Omemo session table with corruption records locked out omemo session

With reference to:

While testing of Omemo messaging on aTalk, I encountered the following problem i.e.
neither the swordfish nor leopard is able to launch omemo session. I traced and found that the problem is due to corrupted session records in both the leopard and swordfish devices. The corruption session is with swordfish but different deviceID on the two devices.

Before an omemo session can be launched on aTalk, it checks for any UndecidedOmemoIdentity by sending a message: mOmemoManager.encrypt(bareJid, “Hi buddy!”);

However this causes SessionCipher#encrypt() to throw an UntrustedIdentityException on executed sessionState.getSenderChainKey(); as it contains zero key. The exception return only a simple error message i.e. “empty key” on swordfish and “key.length == 0” on leopard.

On swordfish, I am able to unlock the state by “purge unused identities” which purges the inactive omemoDevices and all its associated data. It happen that the corrupted session record belong to an inactive device.

However this cannot apply to leopard as the corrupted session is with swordfish and not leopard. I have tried but look like there is no simple solution to this problem.
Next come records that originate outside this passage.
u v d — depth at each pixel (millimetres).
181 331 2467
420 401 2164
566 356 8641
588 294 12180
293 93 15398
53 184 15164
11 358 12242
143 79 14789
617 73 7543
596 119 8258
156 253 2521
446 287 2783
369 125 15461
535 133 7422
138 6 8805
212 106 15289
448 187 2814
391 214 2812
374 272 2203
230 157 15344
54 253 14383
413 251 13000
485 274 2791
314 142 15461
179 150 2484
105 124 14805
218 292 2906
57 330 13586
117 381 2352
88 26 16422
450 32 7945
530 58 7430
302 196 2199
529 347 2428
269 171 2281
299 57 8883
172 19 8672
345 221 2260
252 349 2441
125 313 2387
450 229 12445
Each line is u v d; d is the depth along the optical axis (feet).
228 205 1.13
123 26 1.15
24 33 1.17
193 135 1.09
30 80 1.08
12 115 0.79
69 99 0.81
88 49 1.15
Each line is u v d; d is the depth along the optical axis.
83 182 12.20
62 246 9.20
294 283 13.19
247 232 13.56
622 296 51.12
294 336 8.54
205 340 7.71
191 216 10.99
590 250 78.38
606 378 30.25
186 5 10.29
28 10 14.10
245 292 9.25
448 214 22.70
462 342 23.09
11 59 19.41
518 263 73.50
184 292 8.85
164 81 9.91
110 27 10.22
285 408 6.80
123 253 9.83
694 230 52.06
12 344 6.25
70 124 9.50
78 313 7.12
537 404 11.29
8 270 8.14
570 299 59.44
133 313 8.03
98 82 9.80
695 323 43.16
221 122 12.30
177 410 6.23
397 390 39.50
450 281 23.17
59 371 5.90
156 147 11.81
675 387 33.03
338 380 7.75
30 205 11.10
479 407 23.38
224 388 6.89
Following are some alternatives I can think of:

  1. Filter through all the session records and delete any corrupted record, but this requires user action.
  2. Smack omemoManager auto repair/delete the corrupted session record
  3. Smack UntrustedIdentityException to include the omemoDevice that is having the corrupted record, so apk can proceed to delete it.

Do you have other alternatives on how to resolve the lock up problem?

=============== new update (20180816) ==============
After I have created the method to filter for corrupted session records, the test result shows that the locked up problem was not due to corrupted session record (in fact all session records on leopard are intact), but a missing session record for swordfish@atalk.org:1123277467. So the earlier proposal would not work.

swordfish@atalk.org:1123277467 is the new active omemoDevice get generated for account swordfish on Note-8. This omemoDevice is listed in the leopard identities table as active, but there is no record in its session table.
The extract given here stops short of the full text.